After a bitter and hard fought campaign, the UK voted in a June referendum to decide whether it would remain part of the European Union (EU). Nearly 52% of voters chose to leave the EU, prompting the start of a process that would lead to a British exit – known as Brexit – from the political and economic community of which it had been part in some form since the 1970s.
The impact of the decision is far from clear as the process of negotiation with EU countries will be long and complex, but there is one constituency in which the ramifications are expected to be adverse and severe – the scientific research community. The EU has come to play a key role in funding research projects involving British scientists and universities.
In the run up to the referendum, the scientific journal Nature found in a poll that 83% of UK researchers favoured Remain, while only 12% supported Leave. The same poll found that researchers in the EU supported Britain’s continued membership by a margin of 77-17.
Among the notable campaigners for Remain was Nobel Prize winner Sir Paul Nurse, Director of the Francis Crick Institute, who called the referendum result “a poor outcome for British science” and lamented that British scientists face a hard task if they are to overcome the country’s perceived isolationism.
One key issue is funding. The House of Lords science committee noted that the UK contributed almost £4.3bn for EU research projects between 2007 and 2013, but received nearly £7bn back over the same period. That works out as a net gain of more than £300m in research funds each year. Since 2014, almost €1.4bn has been allocated to the UK. From 2007, Britain has won almost 1,400 of more than 5,000 grants from the European Research Council. The concern is that this funding will disappear and that the UK government will be unable to make up the shortfall.
“So the referendum outcome is deeply depressing – a view shared across mainland Europe. Support for the EU was strong, especially among the young, the universities, the technical community, and a majority of our business and professional leaders,” notes cosmologist and astrophysicist Professor Lord Martin Rees, Fellow of Trinity College at the University of Cambridge, and Astronomer Royal (pictured, right).
“Despite all that, we’re landed with a frightening scenario,” he adds. “The UK will exit the EU; Scotland might then, with justification, seek independence – breaking up the union with England and Wales that has prevailed for more than 300 years. Our government will be trying, of course, to negotiate new ‘customised’ links with the EU. But they’re kidding themselves if they think these can be as benign as the EU’s long-standing agreements with, for instance, Norway. You get a far better deal in a civil partnership than after an acrimonious divorce.”

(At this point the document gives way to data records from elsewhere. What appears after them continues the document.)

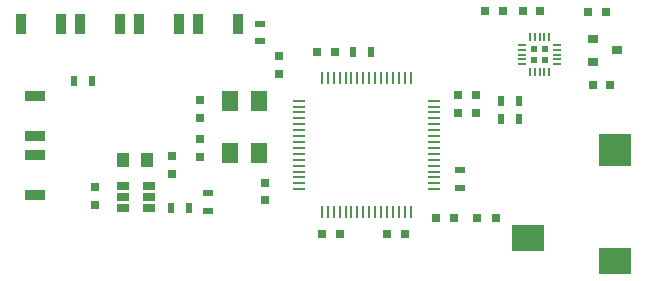
<source format=gtp>
G04 #@! TF.FileFunction,Paste,Top*
%FSLAX46Y46*%
G04 Gerber Fmt 4.6, Leading zero omitted, Abs format (unit mm)*
G04 Created by KiCad (PCBNEW 4.0.7-e0-6372~58~ubuntu16.10.1) date Sun Jan  7 20:34:22 2018*
%MOMM*%
%LPD*%
G01*
G04 APERTURE LIST*
%ADD10C,0.100000*%
%ADD11R,0.750000X0.800000*%
%ADD12R,0.800000X0.750000*%
%ADD13R,1.000000X1.250000*%
%ADD14R,0.500000X0.900000*%
%ADD15R,0.900000X0.500000*%
%ADD16R,1.060000X0.650000*%
%ADD17O,0.750000X0.200000*%
%ADD18O,0.200000X0.750000*%
%ADD19R,0.555000X0.555000*%
%ADD20R,1.000000X0.250000*%
%ADD21R,0.250000X1.000000*%
%ADD22R,2.800000X2.200000*%
%ADD23R,2.800000X2.800000*%
%ADD24R,1.399540X1.800860*%
%ADD25R,0.900000X0.800000*%
%ADD26R,0.900000X1.700000*%
%ADD27R,1.700000X0.900000*%
%ADD28R,0.800000X0.800000*%
G04 APERTURE END LIST*
D10*
D11*
X137790000Y-100020000D03*
X137790000Y-98520000D03*
D12*
X164020000Y-102500000D03*
X162520000Y-102500000D03*
D11*
X153350000Y-88920000D03*
X153350000Y-87420000D03*
X144320000Y-97390000D03*
X144320000Y-95890000D03*
D12*
X157010000Y-102460000D03*
X158510000Y-102460000D03*
X168148000Y-101092000D03*
X166648000Y-101092000D03*
X170050000Y-90730000D03*
X168550000Y-90730000D03*
X158090000Y-87070000D03*
X156590000Y-87070000D03*
D13*
X142190000Y-96220000D03*
X140190000Y-96220000D03*
D14*
X159655000Y-87045000D03*
X161155000Y-87045000D03*
D15*
X147340000Y-99010000D03*
X147340000Y-100510000D03*
D14*
X144250000Y-100290000D03*
X145750000Y-100290000D03*
D16*
X140190000Y-98370000D03*
X140190000Y-99320000D03*
X140190000Y-100270000D03*
X142390000Y-100270000D03*
X142390000Y-98370000D03*
X142390000Y-99320000D03*
D11*
X146640000Y-92650000D03*
X146640000Y-91150000D03*
X146640000Y-95910000D03*
X146640000Y-94410000D03*
D12*
X170010000Y-92220000D03*
X168510000Y-92220000D03*
X181050000Y-83660000D03*
X179550000Y-83660000D03*
X172330000Y-83590000D03*
X170830000Y-83590000D03*
X173990000Y-83590000D03*
X175490000Y-83590000D03*
D15*
X151790000Y-84650000D03*
X151790000Y-86150000D03*
D14*
X172180000Y-92760000D03*
X173680000Y-92760000D03*
X172180000Y-91190000D03*
X173680000Y-91190000D03*
D17*
X176927500Y-88072500D03*
X176927500Y-87672500D03*
X176927500Y-87272500D03*
X176927500Y-86872500D03*
X176927500Y-86472500D03*
D18*
X176227500Y-85772500D03*
X175827500Y-85772500D03*
X175427500Y-85772500D03*
X175027500Y-85772500D03*
X174627500Y-85772500D03*
D17*
X173927500Y-86472500D03*
X173927500Y-86872500D03*
X173927500Y-87272500D03*
X173927500Y-87672500D03*
X173927500Y-88072500D03*
D18*
X174627500Y-88772500D03*
X175027500Y-88772500D03*
X175427500Y-88772500D03*
X175827500Y-88772500D03*
X176227500Y-88772500D03*
D19*
X174965000Y-86810000D03*
X174965000Y-87735000D03*
X175890000Y-86810000D03*
X175890000Y-87735000D03*
D20*
X155055000Y-91170000D03*
X155055000Y-91670000D03*
X155055000Y-92170000D03*
X155055000Y-92670000D03*
X155055000Y-93170000D03*
X155055000Y-93670000D03*
X155055000Y-94170000D03*
X155055000Y-94670000D03*
X155055000Y-95170000D03*
X155055000Y-95670000D03*
X155055000Y-96170000D03*
X155055000Y-96670000D03*
X155055000Y-97170000D03*
X155055000Y-97670000D03*
X155055000Y-98170000D03*
X155055000Y-98670000D03*
D21*
X157005000Y-100620000D03*
X157505000Y-100620000D03*
X158005000Y-100620000D03*
X158505000Y-100620000D03*
X159005000Y-100620000D03*
X159505000Y-100620000D03*
X160005000Y-100620000D03*
X160505000Y-100620000D03*
X161005000Y-100620000D03*
X161505000Y-100620000D03*
X162005000Y-100620000D03*
X162505000Y-100620000D03*
X163005000Y-100620000D03*
X163505000Y-100620000D03*
X164005000Y-100620000D03*
X164505000Y-100620000D03*
D20*
X166455000Y-98670000D03*
X166455000Y-98170000D03*
X166455000Y-97670000D03*
X166455000Y-97170000D03*
X166455000Y-96670000D03*
X166455000Y-96170000D03*
X166455000Y-95670000D03*
X166455000Y-95170000D03*
X166455000Y-94670000D03*
X166455000Y-94170000D03*
X166455000Y-93670000D03*
X166455000Y-93170000D03*
X166455000Y-92670000D03*
X166455000Y-92170000D03*
X166455000Y-91670000D03*
X166455000Y-91170000D03*
D21*
X164505000Y-89220000D03*
X164005000Y-89220000D03*
X163505000Y-89220000D03*
X163005000Y-89220000D03*
X162505000Y-89220000D03*
X162005000Y-89220000D03*
X161505000Y-89220000D03*
X161005000Y-89220000D03*
X160505000Y-89220000D03*
X160005000Y-89220000D03*
X159505000Y-89220000D03*
X159005000Y-89220000D03*
X158505000Y-89220000D03*
X158005000Y-89220000D03*
X157505000Y-89220000D03*
X157005000Y-89220000D03*
D22*
X181820000Y-104770000D03*
X174420000Y-102770000D03*
D23*
X181820000Y-95370000D03*
D24*
X151638880Y-95619640D03*
X151638880Y-91220360D03*
X149241120Y-91220360D03*
X149241120Y-95619640D03*
D12*
X181420000Y-89810000D03*
X179920000Y-89810000D03*
D25*
X179960000Y-85970000D03*
X179960000Y-87870000D03*
X181960000Y-86920000D03*
D11*
X152210000Y-99610000D03*
X152210000Y-98110000D03*
D26*
X131500000Y-84640000D03*
X134900000Y-84640000D03*
X136500000Y-84640000D03*
X139900000Y-84640000D03*
X141500000Y-84640000D03*
X144900000Y-84640000D03*
X146490000Y-84640000D03*
X149890000Y-84640000D03*
D27*
X132750000Y-94200000D03*
X132750000Y-90800000D03*
X132740000Y-99190000D03*
X132740000Y-95790000D03*
D14*
X136050000Y-89480000D03*
X137550000Y-89480000D03*
D28*
X171704000Y-101092000D03*
X170104000Y-101092000D03*
D15*
X168656000Y-98528000D03*
X168656000Y-97028000D03*
M02*

</source>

Firm Borders Will Limit Collaboration
A key issue in the pre-referendum debate – perhaps the most polarizing one for the UK electorate – was immigration. The free movement of labor between EU member states is seen by some as a contributory factor in rising levels of immigration into the UK, so a key point in the Leave campaign was the supposed reclaiming of control over the country’s borders and the ability to limit the number of people coming to live and work in Britain.

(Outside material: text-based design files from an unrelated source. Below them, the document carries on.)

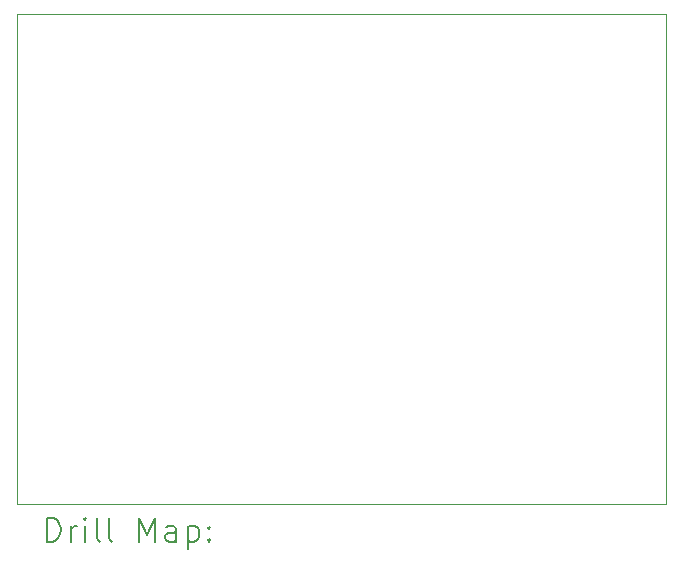
<source format=gbr>
%TF.GenerationSoftware,KiCad,Pcbnew,9.0.3*%
%TF.CreationDate,2026-02-26T20:24:48-03:00*%
%TF.ProjectId,EEGFrontier,45454746-726f-46e7-9469-65722e6b6963,rev?*%
%TF.SameCoordinates,Original*%
%TF.FileFunction,Drillmap*%
%TF.FilePolarity,Positive*%
%FSLAX45Y45*%
G04 Gerber Fmt 4.5, Leading zero omitted, Abs format (unit mm)*
G04 Created by KiCad (PCBNEW 9.0.3) date 2026-02-26 20:24:48*
%MOMM*%
%LPD*%
G01*
G04 APERTURE LIST*
%ADD10C,0.050000*%
%ADD11C,0.200000*%
G04 APERTURE END LIST*
D10*
X10700000Y-6101250D02*
X16202500Y-6101250D01*
X16202500Y-10253750D01*
X10700000Y-10253750D01*
X10700000Y-6101250D01*
D11*
X10958277Y-10567734D02*
X10958277Y-10367734D01*
X10958277Y-10367734D02*
X11005896Y-10367734D01*
X11005896Y-10367734D02*
X11034467Y-10377258D01*
X11034467Y-10377258D02*
X11053515Y-10396305D01*
X11053515Y-10396305D02*
X11063039Y-10415353D01*
X11063039Y-10415353D02*
X11072563Y-10453448D01*
X11072563Y-10453448D02*
X11072563Y-10482020D01*
X11072563Y-10482020D02*
X11063039Y-10520115D01*
X11063039Y-10520115D02*
X11053515Y-10539162D01*
X11053515Y-10539162D02*
X11034467Y-10558210D01*
X11034467Y-10558210D02*
X11005896Y-10567734D01*
X11005896Y-10567734D02*
X10958277Y-10567734D01*
X11158277Y-10567734D02*
X11158277Y-10434400D01*
X11158277Y-10472496D02*
X11167801Y-10453448D01*
X11167801Y-10453448D02*
X11177324Y-10443924D01*
X11177324Y-10443924D02*
X11196372Y-10434400D01*
X11196372Y-10434400D02*
X11215420Y-10434400D01*
X11282086Y-10567734D02*
X11282086Y-10434400D01*
X11282086Y-10367734D02*
X11272562Y-10377258D01*
X11272562Y-10377258D02*
X11282086Y-10386781D01*
X11282086Y-10386781D02*
X11291610Y-10377258D01*
X11291610Y-10377258D02*
X11282086Y-10367734D01*
X11282086Y-10367734D02*
X11282086Y-10386781D01*
X11405896Y-10567734D02*
X11386848Y-10558210D01*
X11386848Y-10558210D02*
X11377324Y-10539162D01*
X11377324Y-10539162D02*
X11377324Y-10367734D01*
X11510658Y-10567734D02*
X11491610Y-10558210D01*
X11491610Y-10558210D02*
X11482086Y-10539162D01*
X11482086Y-10539162D02*
X11482086Y-10367734D01*
X11739229Y-10567734D02*
X11739229Y-10367734D01*
X11739229Y-10367734D02*
X11805896Y-10510591D01*
X11805896Y-10510591D02*
X11872562Y-10367734D01*
X11872562Y-10367734D02*
X11872562Y-10567734D01*
X12053515Y-10567734D02*
X12053515Y-10462972D01*
X12053515Y-10462972D02*
X12043991Y-10443924D01*
X12043991Y-10443924D02*
X12024943Y-10434400D01*
X12024943Y-10434400D02*
X11986848Y-10434400D01*
X11986848Y-10434400D02*
X11967801Y-10443924D01*
X12053515Y-10558210D02*
X12034467Y-10567734D01*
X12034467Y-10567734D02*
X11986848Y-10567734D01*
X11986848Y-10567734D02*
X11967801Y-10558210D01*
X11967801Y-10558210D02*
X11958277Y-10539162D01*
X11958277Y-10539162D02*
X11958277Y-10520115D01*
X11958277Y-10520115D02*
X11967801Y-10501067D01*
X11967801Y-10501067D02*
X11986848Y-10491543D01*
X11986848Y-10491543D02*
X12034467Y-10491543D01*
X12034467Y-10491543D02*
X12053515Y-10482020D01*
X12148753Y-10434400D02*
X12148753Y-10634400D01*
X12148753Y-10443924D02*
X12167801Y-10434400D01*
X12167801Y-10434400D02*
X12205896Y-10434400D01*
X12205896Y-10434400D02*
X12224943Y-10443924D01*
X12224943Y-10443924D02*
X12234467Y-10453448D01*
X12234467Y-10453448D02*
X12243991Y-10472496D01*
X12243991Y-10472496D02*
X12243991Y-10529639D01*
X12243991Y-10529639D02*
X12234467Y-10548686D01*
X12234467Y-10548686D02*
X12224943Y-10558210D01*
X12224943Y-10558210D02*
X12205896Y-10567734D01*
X12205896Y-10567734D02*
X12167801Y-10567734D01*
X12167801Y-10567734D02*
X12148753Y-10558210D01*
X12329705Y-10548686D02*
X12339229Y-10558210D01*
X12339229Y-10558210D02*
X12329705Y-10567734D01*
X12329705Y-10567734D02*
X12320182Y-10558210D01*
X12320182Y-10558210D02*
X12329705Y-10548686D01*
X12329705Y-10548686D02*
X12329705Y-10567734D01*
X12329705Y-10443924D02*
X12339229Y-10453448D01*
X12339229Y-10453448D02*
X12329705Y-10462972D01*
X12329705Y-10462972D02*
X12320182Y-10453448D01*
X12320182Y-10453448D02*
X12329705Y-10443924D01*
X12329705Y-10443924D02*
X12329705Y-10462972D01*
M02*

</source>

The majority of the scientific community, however, sees putting in place restrictions on movement as having a detrimental effect on cross-border collaboration. Science needs scientists and Brexit will most likely inhibit the movement of specialists. As Nurse stated after the vote, “science thrives on the permeability of ideas and people, and flourishes in environments that pool intelligence” so the aftermath has left a bitter taste in the mouths of prominent researchers.
“You will find no one serious among scientists who put the pro-Brexit case. Personally. I am deeply upset by the vote and its implications. The immediate events included a rise in xenophobia, which is unacceptable. I hear a story every day from a colleague of open racism. My continental colleagues are as shocked as I am,” says Professor Alison Smith from the Department of Plant Sciences at the University of Cambridge (pictured, right).
Among other research initiatives, Smith leads a project to harness the power of algae to develop new products, such as medicines and expensive chemical ingredients, more efficiently. Her chance to become co-ordinator of a multimillion-euro research collaboration has been impacted by the Leave vote.
“My projects are still running, but the next stage of long-term research projects face problems. They are at risk because having a UK-based partner when the country’s position is unclear might jeopardize success rates. I agreed with a French colleague that I could not be the co-ordinator of a large research network after the referendum. UK researchers are still involved, but we may not be able to have influential roles,” she adds.
Since the referendum, the UK government has pledged to continue supporting science with funding and resources. So far, however, there is no clear plan or specific pledge of money, just a suggestion of increased government spending and a hope that closer ties with non-EU countries will bridge the gap.
“Opportunities may arise outside the EU, but they will not be as good as the guaranteed opportunity we had within the EU. Maybe a cost/benefit analysis on having a knowledge-based economy would show the need to invest in research. Spending on science is already a tiny amount of UK GDP but a great deal comes out in terms of innovation and support for small and medium-sized enterprises. Science is one of the things the UK does well but I think people in government have no idea about it at all,” says Smith.
For now, the UK remains part of the EU and the process of Brexit is yet to formally start. The vast majority of British scientists are hoping that once it does, the UK’s scientific potential will be a priority for politicians.